In the first case, BigQuery tells us that to complete the operation, the Google resources have been committed to 4.5 s, and that 1.09 GB of data was processed during this time. This information will be useful for calculating the cost of the transaction.

In the previous image we highlighted the available storage options. Four options are offered to us:

  • Download as CSV
  • Download as JSON
  • Save as table
  • Save to Google Sheets

If you recall, the JSON syntax is a subset of the JavaScript syntax, while Google Sheets is an online spreadsheet app that lets users create and format spreadsheets and simultaneously work with other people.

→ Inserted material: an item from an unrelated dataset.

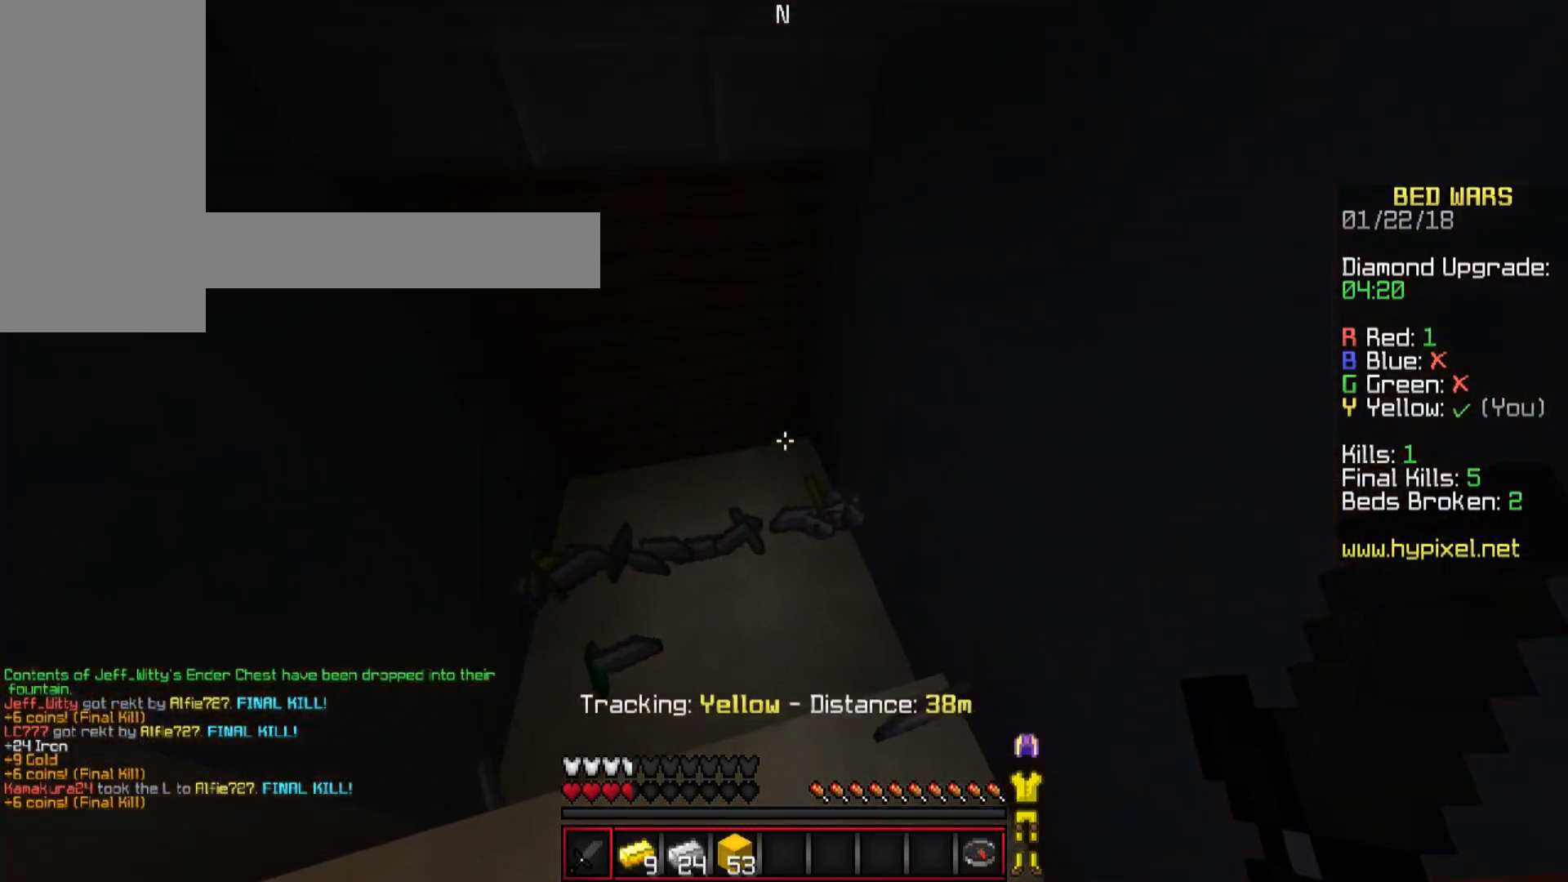
{"keys": ["w"], "mouse": [], "events": [[83, "a", "up"]]}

In the previous screenshot, it is possible to notice that at the top of the results there are two tabs: Results and Details. So far, we have seen what is returned in the Results tab; let's see what we see if we click on the Details tab instead. A series of statistics on the operation performed are returned to us, as shown in the following:

Job ID   progetto-1-191608:bquijob_1d181029_1614bc7198f
Creation Time Jan 31, 2018, 11:33:14 AM
Start Time Jan 31, 2018, 11:33:15 AM
End Time Jan 31, 2018, 11:33:18 AM
User xxxxxx@gmail.com
Bytes Processed 1.09 GB
Bytes Billed 1.09 GB
Slot Time (ms) 153 K
Destination Table progetto-1-191608:_b6e2bd761c7590ee099d343a7b87889c01400431.anond9ac14f20bd65f3658af2aa65b7b8847b7d677be
Use Legacy SQL false

This information refers once again to the query we performed and to the results obtained.